__WORK ITEM__.
In the listing that follows, locate the line containing "nose: (52, 80)" and the line containing "right ankle: (917, 738)". Retype exactly those two lines and every line between them, and nothing more.

__DATA FOR PROCESSING__.

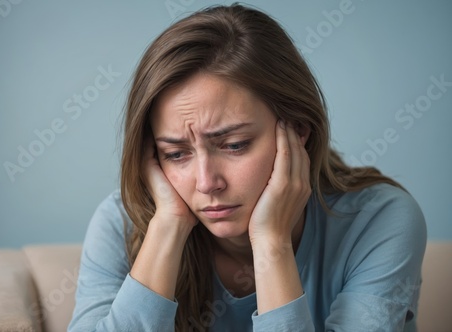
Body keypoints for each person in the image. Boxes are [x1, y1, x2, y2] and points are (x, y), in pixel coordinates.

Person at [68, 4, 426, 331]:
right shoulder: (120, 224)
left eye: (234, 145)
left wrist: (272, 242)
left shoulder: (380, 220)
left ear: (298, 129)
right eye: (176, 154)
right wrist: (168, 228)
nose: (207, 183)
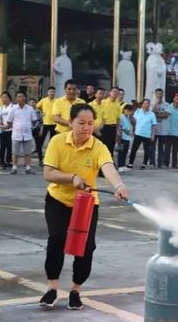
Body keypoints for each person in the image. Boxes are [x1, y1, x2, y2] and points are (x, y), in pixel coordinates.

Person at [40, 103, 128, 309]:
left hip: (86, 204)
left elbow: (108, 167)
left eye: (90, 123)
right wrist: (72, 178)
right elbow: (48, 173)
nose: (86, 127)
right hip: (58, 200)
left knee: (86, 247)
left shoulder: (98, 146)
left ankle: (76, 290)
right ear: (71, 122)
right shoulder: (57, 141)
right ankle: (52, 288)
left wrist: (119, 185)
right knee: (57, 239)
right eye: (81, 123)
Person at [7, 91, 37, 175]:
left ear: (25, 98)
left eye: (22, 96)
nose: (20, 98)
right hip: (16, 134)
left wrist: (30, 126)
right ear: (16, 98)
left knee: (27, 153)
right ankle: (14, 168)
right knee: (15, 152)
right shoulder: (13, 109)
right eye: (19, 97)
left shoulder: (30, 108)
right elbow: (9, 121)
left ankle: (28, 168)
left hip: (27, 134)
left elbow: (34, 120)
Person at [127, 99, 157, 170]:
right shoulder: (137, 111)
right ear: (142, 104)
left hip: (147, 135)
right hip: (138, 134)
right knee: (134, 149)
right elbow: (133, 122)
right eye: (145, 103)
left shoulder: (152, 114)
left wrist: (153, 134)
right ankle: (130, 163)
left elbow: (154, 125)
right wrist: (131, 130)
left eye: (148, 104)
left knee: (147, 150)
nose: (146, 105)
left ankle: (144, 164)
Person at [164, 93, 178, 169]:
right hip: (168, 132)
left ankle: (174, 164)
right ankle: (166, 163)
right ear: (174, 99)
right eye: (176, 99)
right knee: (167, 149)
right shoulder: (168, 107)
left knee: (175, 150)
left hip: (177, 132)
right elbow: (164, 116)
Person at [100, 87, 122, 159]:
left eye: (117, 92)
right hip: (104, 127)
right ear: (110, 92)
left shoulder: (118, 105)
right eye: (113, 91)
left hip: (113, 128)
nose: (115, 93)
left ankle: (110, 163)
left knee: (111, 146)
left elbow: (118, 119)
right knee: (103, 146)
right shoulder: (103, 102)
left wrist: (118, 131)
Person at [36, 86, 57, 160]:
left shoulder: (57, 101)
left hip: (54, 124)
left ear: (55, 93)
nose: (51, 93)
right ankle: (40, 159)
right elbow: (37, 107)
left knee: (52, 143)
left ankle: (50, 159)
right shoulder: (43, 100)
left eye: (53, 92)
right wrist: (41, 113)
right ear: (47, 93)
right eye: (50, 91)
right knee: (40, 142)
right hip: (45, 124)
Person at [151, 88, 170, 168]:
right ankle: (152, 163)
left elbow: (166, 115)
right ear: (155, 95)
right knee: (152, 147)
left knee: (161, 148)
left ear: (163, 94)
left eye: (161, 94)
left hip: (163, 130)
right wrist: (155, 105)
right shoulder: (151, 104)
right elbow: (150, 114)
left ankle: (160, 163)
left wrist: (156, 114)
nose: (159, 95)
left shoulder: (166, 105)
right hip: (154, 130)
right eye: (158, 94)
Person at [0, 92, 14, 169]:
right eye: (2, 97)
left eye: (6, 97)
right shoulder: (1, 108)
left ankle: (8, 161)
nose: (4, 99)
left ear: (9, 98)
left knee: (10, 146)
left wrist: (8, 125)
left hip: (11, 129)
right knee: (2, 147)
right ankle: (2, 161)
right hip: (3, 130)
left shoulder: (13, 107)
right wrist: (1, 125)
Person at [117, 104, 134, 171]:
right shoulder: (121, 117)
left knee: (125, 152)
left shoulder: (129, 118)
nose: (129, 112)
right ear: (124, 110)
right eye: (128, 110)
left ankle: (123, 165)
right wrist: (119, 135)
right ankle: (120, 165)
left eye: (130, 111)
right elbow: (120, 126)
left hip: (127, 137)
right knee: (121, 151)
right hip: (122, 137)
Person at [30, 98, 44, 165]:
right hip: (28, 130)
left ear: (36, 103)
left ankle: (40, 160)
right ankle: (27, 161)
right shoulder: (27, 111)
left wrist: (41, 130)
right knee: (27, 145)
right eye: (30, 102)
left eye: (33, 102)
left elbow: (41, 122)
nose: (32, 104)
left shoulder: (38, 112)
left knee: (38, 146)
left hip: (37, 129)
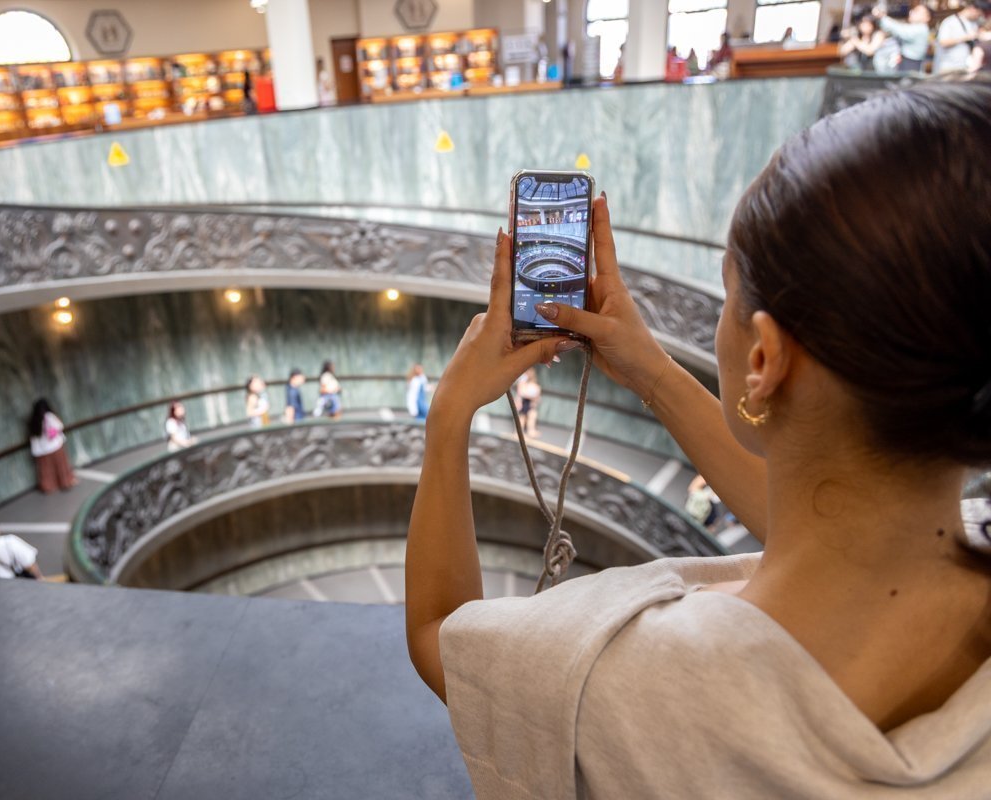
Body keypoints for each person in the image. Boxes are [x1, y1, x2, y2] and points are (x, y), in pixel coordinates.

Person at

==

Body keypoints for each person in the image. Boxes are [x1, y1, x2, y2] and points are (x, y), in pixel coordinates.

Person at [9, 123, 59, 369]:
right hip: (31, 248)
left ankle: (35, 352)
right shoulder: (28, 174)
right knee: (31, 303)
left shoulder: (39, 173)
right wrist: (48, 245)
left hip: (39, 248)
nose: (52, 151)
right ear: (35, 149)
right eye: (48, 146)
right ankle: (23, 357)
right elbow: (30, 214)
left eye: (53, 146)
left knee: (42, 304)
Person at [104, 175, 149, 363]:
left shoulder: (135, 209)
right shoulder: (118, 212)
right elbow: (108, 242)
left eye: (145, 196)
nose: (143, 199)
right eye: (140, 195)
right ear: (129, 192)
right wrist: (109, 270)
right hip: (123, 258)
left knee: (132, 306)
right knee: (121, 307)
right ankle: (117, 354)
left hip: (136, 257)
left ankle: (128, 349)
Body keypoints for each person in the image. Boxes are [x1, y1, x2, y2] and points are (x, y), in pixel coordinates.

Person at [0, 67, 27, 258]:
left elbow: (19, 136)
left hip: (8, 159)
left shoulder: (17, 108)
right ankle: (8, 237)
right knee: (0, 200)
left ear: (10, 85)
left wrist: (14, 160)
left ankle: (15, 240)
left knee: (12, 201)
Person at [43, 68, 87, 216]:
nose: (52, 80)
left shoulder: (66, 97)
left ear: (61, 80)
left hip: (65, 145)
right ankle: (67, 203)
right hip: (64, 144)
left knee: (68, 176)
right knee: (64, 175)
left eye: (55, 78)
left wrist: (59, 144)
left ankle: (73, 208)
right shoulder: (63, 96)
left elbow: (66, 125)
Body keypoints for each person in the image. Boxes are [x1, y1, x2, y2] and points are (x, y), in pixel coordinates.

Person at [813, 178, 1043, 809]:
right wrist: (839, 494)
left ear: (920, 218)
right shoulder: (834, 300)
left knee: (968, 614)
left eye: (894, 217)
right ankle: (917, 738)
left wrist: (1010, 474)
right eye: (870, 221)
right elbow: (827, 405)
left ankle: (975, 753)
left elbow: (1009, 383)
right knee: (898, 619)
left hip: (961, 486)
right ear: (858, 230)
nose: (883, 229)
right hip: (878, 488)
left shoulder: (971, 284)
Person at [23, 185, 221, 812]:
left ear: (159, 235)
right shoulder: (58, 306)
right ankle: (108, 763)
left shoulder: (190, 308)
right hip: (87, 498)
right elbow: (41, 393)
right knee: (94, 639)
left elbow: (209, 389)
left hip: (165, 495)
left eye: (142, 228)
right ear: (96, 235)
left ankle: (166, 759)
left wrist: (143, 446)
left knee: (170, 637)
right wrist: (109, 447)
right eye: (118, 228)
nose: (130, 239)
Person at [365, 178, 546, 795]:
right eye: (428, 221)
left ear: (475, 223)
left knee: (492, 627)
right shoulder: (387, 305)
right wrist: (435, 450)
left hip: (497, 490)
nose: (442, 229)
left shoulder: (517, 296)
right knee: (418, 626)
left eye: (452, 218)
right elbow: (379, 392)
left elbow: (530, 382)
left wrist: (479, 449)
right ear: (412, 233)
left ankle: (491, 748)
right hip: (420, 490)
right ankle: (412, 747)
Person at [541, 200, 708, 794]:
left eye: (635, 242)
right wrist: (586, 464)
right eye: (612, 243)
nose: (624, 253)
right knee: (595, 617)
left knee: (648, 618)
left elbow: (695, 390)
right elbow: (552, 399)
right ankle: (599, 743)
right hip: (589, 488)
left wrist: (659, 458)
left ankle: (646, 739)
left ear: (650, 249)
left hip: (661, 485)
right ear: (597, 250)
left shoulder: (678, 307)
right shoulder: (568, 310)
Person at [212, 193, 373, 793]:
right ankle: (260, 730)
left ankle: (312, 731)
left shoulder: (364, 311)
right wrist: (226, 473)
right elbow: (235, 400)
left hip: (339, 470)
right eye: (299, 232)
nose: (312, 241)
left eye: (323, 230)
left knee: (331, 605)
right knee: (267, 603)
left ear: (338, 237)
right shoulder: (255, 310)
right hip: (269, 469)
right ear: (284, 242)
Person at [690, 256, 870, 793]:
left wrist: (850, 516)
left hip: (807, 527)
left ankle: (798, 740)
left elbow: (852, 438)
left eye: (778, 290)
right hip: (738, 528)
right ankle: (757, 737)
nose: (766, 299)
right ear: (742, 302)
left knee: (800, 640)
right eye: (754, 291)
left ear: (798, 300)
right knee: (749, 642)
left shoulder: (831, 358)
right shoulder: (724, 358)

__EXERCISE RESPONSE__.
nose: (52, 80)
left shoulder: (66, 97)
left ear: (61, 80)
left hip: (65, 145)
right ankle: (67, 203)
right hip: (64, 144)
left knee: (68, 176)
right knee: (64, 175)
left eye: (55, 78)
left wrist: (59, 144)
left ankle: (73, 208)
right shoulder: (63, 96)
left elbow: (66, 125)
Body keypoints for each person in the image. Boxes are [x1, y1, x2, y2] and points are (x, y), in pixel coordinates.

Person at [813, 178, 1043, 809]:
right wrist: (839, 494)
left ear: (920, 218)
right shoulder: (834, 300)
left knee: (968, 614)
left eye: (894, 217)
right ankle: (917, 738)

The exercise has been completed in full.